> _PASSAGE_:
52. It follows that if a litigant complies with the 60 day period contained in the Practice Manual this does not mean that it is excused from applying for condonation for non-compliance with the 10 day period contained in Rule 7A(8). An applicant in a review application should strive to deliver its record and its supplementary affidavit within the 10 day period prescribed in Rule 7A(8) or as soon thereafter as may be possible. It follows further that it would be a mistake for a practitioner to lose sight of the fact that a review application is urgent by nature and to labour under the impression that it is entitled to sit passively by on the assumption that the record may be filed at any time within the 60 day period and, on the strength of that erroneous assumption, to then only file it on the cusp of the expiry of that period when it could have done so earlier exercising reasonable care.
53. Having said all of the above, the fact that there may be non-compliance with the 10 day contained in Rule 7A(8) period does not mean that on each and every occasion, irrespective of the degree of non-compliance, a respondent should make an issue of such non-compliance. Leaving aside a practitioner’s obligation to conduct litigation in an expeditious and cost effective manner, practitioners also owe a duty of fair dealing to their opponents[42] which would include adopting an approach of constructive cooperation manifesting itself in the granting of extensions for collegial reasons or where indulgences sought are justified for logistical reasons. In a word, obstructionism and legalism are to be eschewed. Where a practitioner has no reason to think that his opponent has been guilty of dilatory conduct the refusal to grant an extension may be regarded as unreasonable.

(Dataset records)
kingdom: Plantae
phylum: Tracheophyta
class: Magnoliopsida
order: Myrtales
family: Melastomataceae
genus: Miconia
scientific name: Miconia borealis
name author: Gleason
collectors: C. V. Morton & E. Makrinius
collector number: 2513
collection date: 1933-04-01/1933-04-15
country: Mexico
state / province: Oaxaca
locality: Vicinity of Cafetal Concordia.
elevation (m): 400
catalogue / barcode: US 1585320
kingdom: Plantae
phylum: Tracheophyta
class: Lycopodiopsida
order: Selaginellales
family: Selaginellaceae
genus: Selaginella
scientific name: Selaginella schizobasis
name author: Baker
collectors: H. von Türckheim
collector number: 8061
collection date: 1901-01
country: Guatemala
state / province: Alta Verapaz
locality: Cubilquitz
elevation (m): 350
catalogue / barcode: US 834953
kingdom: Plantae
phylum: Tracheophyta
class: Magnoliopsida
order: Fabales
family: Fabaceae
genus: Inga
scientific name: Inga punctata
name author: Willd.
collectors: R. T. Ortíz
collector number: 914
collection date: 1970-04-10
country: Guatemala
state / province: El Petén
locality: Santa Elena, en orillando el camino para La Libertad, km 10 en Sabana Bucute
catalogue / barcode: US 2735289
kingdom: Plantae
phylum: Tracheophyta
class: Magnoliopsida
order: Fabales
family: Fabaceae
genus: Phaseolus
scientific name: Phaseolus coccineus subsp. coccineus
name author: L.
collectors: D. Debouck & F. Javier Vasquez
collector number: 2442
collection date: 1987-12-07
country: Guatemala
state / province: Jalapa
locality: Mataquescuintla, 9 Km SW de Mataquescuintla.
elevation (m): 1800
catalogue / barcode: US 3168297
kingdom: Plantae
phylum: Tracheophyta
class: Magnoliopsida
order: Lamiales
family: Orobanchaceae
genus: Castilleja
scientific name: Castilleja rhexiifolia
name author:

> _TO-DO LIST_:
• a. Can you repeat the records word for word, starting at the line that contains "name author: Gleason" and ending at the line that contains "state / province: El Petén", with both of those lines included?
• b. Could you pick up the passage on delays in review applications under Rule 7A(8) after its last sentence and carry it forward?

> _TASK-BY-TASK ANSWERS_:
• a.
name author: Gleason
collectors: C. V. Morton & E. Makrinius
collector number: 2513
collection date: 1933-04-01/1933-04-15
country: Mexico
state / province: Oaxaca
locality: Vicinity of Cafetal Concordia.
elevation (m): 400
catalogue / barcode: US 1585320
kingdom: Plantae
phylum: Tracheophyta
class: Lycopodiopsida
order: Selaginellales
family: Selaginellaceae
genus: Selaginella
scientific name: Selaginella schizobasis
name author: Baker
collectors: H. von Türckheim
collector number: 8061
collection date: 1901-01
country: Guatemala
state / province: Alta Verapaz
locality: Cubilquitz
elevation (m): 350
catalogue / barcode: US 834953
kingdom: Plantae
phylum: Tracheophyta
class: Magnoliopsida
order: Fabales
family: Fabaceae
genus: Inga
scientific name: Inga punctata
name author: Willd.
collectors: R. T. Ortíz
collector number: 914
collection date: 1970-04-10
country: Guatemala
state / province: El Petén

• b.
54. In this matter in the dismissal application IMATU delivered a notice of objection in terms of 11.4.2 of the Practice Manual after the answering affidavit was a week or so out of time. I deal with this step in more detail below[43] but record, in the vein of the previous paragraph, that practitioners need to be aware that the fact that their clients have a right to lodge an objection to the late delivery of an affidavit does not mean that such right must be invoked as a matter of course. Ordinarily little purpose will be served in objecting to the late delivery of an affidavit which is only a few days out of time. In deciding whether to object a practitioner must bear in mind that the purpose of clause 11.4.2 of the Practice Manuel is to avoid unnecessary litigation. Whilst a Court cannot prevent a party from unnecessarily objecting it can, as a mark of its displeasure, if it is satisfied that the delivery of the notice of objection was unreasonable or was made with an obstructive motive or otherwise hampered the proper administration of justice, penalise that party by way of an adverse costs order, thereby stressing that the raising of unreasonable objections is inimical to the objects of expediency and economy.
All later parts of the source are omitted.